1.15.2010

Foreign Affairs Friday: Internet

The big story this week is Google's announcement that it no longer wants to go along with Chinese requirements that it censor search results on its Chinese website. It agreed to do this when it entered China four years ago as a condition of gaining access to its market. This announcement comes after some parties in China tried to hack into the e-mail accounts of human rights activists there.

I think this is a good move by Google. The internet is a great boon to the people of the world, but a great threat to authoritarian regimes, because they need to control information, and the internet is very hard to control. In places like Iran, when protests erupt, the government hinders or shuts down internet and cell phone networks, in hopes of preventing coordination among protesters. China tries to limit access to information not approved by the government, like the truth about Tiananmen Square. Google's move is a public rebuke of internet censorship.

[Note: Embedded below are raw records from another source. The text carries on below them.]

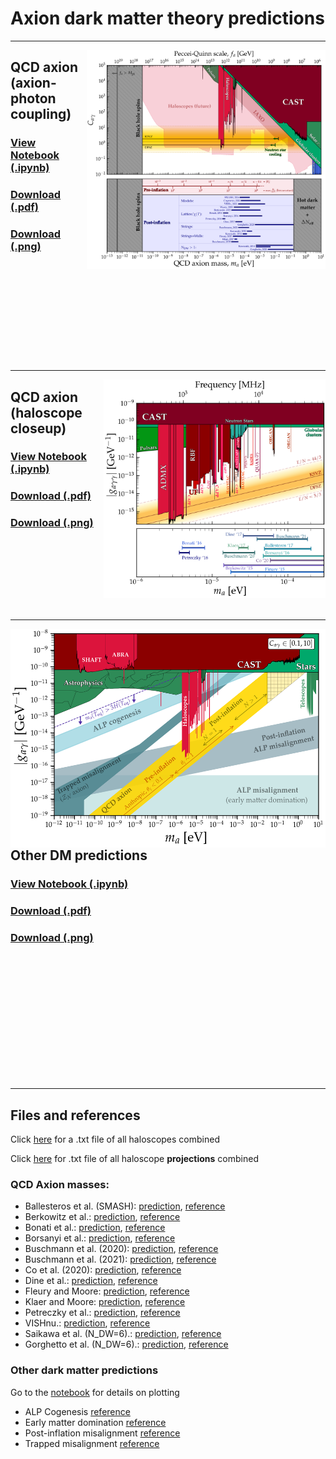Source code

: # Axion dark matter theory predictions
---
[<img align="right" height="350" src="../plots/plots_png/AxionMass.png">](https://github.com/cajohare/AxionLimits/raw/master/plots/plots_png/AxionMass.png)
## QCD axion (axion-photon coupling)
### [View Notebook (.ipynb)](https://github.com/cajohare/AxionLimits/blob/master/AxionMass.ipynb)
### [Download (.pdf)](https://github.com/cajohare/AxionLimits/raw/master/plots/AxionMass.pdf)
### [Download (.png)](https://github.com/cajohare/AxionLimits/raw/master/plots/plots_png/AxionMass.png)
### &nbsp;
### &nbsp;
### &nbsp;
### &nbsp;
---
[<img align="right" height="350" src="../plots/plots_png/AxionPhoton_RadioFreqCloseup_withTheory.png">](https://github.com/cajohare/AxionLimits/raw/master/plots/plots_png/AxionPhoton_RadioFreqCloseup_withTheory.png)
## QCD axion (haloscope closeup)
### [View Notebook (.ipynb)](https://github.com/cajohare/AxionLimits/blob/master/AxionPhoton_TheoryPredictions.ipynb)
### [Download (.pdf)](https://github.com/cajohare/AxionLimits/raw/master/plots/AxionPhoton_RadioFreqCloseup_withTheory.pdf)
### [Download (.png)](https://github.com/cajohare/AxionLimits/raw/master/plots/plots_png/AxionPhoton_RadioFreqCloseup_withTheory.png)
### &nbsp;
### &nbsp;
### &nbsp;
---
[<img align="right" height="350" src="../plots/plots_png/AxionPhoton_ALPDM.png">](https://github.com/cajohare/AxionLimits/raw/master/plots/plots_png/AxionPhoton_ALPDM.png)
## Other DM predictions
### [View Notebook (.ipynb)](https://github.com/cajohare/AxionLimits/blob/master/ALPDarkMatter.ipynb)
### [Download (.pdf)](https://github.com/cajohare/AxionLimits/raw/master/plots/AxionPhoton_ALPDM.pdf)
### [Download (.png)](https://github.com/cajohare/AxionLimits/raw/master/plots/plots_png/AxionPhoton_ALPDM.png)
### &nbsp;
### &nbsp;
### &nbsp;
### &nbsp;
### &nbsp;
---

## Files and references

Click [here](https://github.com/cajohare/AxionLimits/raw/master/limit_data/AxionPhoton/Haloscopes_Combined_microeV-meV.txt) for a .txt file of all haloscopes combined

Click [here](https://github.com/cajohare/AxionLimits/raw/master/limit_data/AxionPhoton/Projections/HaloscopeProjections_Combined.txt) for .txt file of all haloscope **projections** combined

### QCD Axion masses:
* Ballesteros et al. (SMASH): [prediction](https://github.com/cajohare/AxionLimits/raw/master/limit_data/AxionMass/Ballesteros16.txt),  [reference](https://arxiv.org/abs/1608.05414)
* Berkowitz et al.: [prediction](https://github.com/cajohare/AxionLimits/raw/master/limit_data/AxionMass/Berkowitz15.txt),  [reference](https://arxiv.org/abs/1505.07455)
* Bonati et al.: [prediction](https://github.com/cajohare/AxionLimits/raw/master/limit_data/AxionMass/Bonati16.txt),  [reference](https://arxiv.org/abs/1512.06746)
* Borsanyi et al.: [prediction](https://github.com/cajohare/AxionLimits/raw/master/limit_data/AxionMass/Borsanyi16.txt),  [reference](https://arxiv.org/abs/1606.07494)
* Buschmann et al. (2020): [prediction](https://github.com/cajohare/AxionLimits/raw/master/limit_data/AxionMass/Buschmann20.txt),  [reference](https://arxiv.org/abs/1906.00967)
* Buschmann et al. (2021): [prediction](https://github.com/cajohare/AxionLimits/raw/master/limit_data/AxionMass/Buschmann21.txt),  [reference](https://arxiv.org/abs/2108.05368)
* Co et al. (2020): [prediction](https://github.com/cajohare/AxionLimits/raw/master/limit_data/AxionMass/Co20.txt),  [reference](https://arxiv.org/abs/2006.04809)
* Dine et al.: [prediction](https://github.com/cajohare/AxionLimits/raw/master/limit_data/AxionMass/Dine17.txt),  [reference](https://arxiv.org/abs/1705.00676)
* Fleury and Moore: [prediction](https://github.com/cajohare/AxionLimits/raw/master/limit_data/AxionMass/Fleury15.txt),  [reference](https://arxiv.org/abs/1509.00026)
* Klaer and Moore: [prediction](https://github.com/cajohare/AxionLimits/raw/master/limit_data/AxionMass/Klaer17.txt),  [reference](https://arxiv.org/abs/1708.07521)
* Petreczky et al.: [prediction](https://github.com/cajohare/AxionLimits/raw/master/limit_data/AxionMass/Petreczky16.txt),  [reference](https://arxiv.org/abs/1606.03145)
* VISHnu.: [prediction](https://github.com/cajohare/AxionLimits/raw/master/limit_data/AxionMass/VISHnu.txt),  [reference](https://arxiv.org/abs/2206.11598)
* Saikawa et al. (N_DW=6).: [prediction](https://github.com/cajohare/AxionLimits/raw/master/limit_data/AxionMass/SaikawaDW_6_10.txt),  [reference](https://arxiv.org/abs/1412.0789)
* Gorghetto et al. (N_DW=6).: [prediction](https://github.com/cajohare/AxionLimits/raw/master/limit_data/AxionMass/GorghettoDW_6.txt),  [reference](https://arxiv.org/abs/2007.04990)

### Other dark matter predictions
Go to the [notebook](https://github.com/cajohare/AxionLimits/blob/master/ALPDarkMatter.ipynb) for details on plotting
* ALP Cogenesis [reference](https://arxiv.org/abs/2006.04809)
* Early matter domination [reference](https://arxiv.org/abs/1905.06952)
* Post-inflation misalignment [reference](https://arxiv.org/abs/2112.05117)
* Trapped misalignment [reference](https://arxiv.org/abs/2102.01082)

In Thomas Friedman's latest paean to China (he thinks quite highly of their government), he explains that the Communist Party "has a political class focused on addressing its real problems" (unlike the US, he implicitly says - but he has a point there). However, their biggest problem is maintaining control over the populace while keeping the economy open to the world. It's easy to keep people in the dark in North Korea when your economy is completely severed from the rest of the world, but China has to maintain business contacts abroad and internet access domestically to keep its economy running. But these contacts allow subversive information about topics like democracy and natural rights to percolate through society. China's government must keep the lid on the pressure cooker of informed, unhappy citizens in order to stay in power.

This is where the US has some leverage. While we are limited right now in what we can do militarily and financially, we can achieve results with some technology. As Nicholas Kristof suggests:
China’s Netizens scale the Great Firewall of China with virtual private networks and American-based proxy servers like Freegate. (The United States should support these efforts with additional server capacity as a way of promoting free information and undermining censorship by China and Iran).
Secretary of State Clinton will be giving a speech on internet freedom next week, and it's clear that her office is in discussions with Google about its position in China. Hopefully Clinton will forcefully support freedom of the internet, and announce that the US will take steps to ensure that citizens of repressive nations can regularly access it. This would be a low-cost step to help support democratic movements in these countries. If such efforts were to assist in getting rid of the Iranian regime, for example, or force more openness in China, that would be of great benefit to the United States and the world.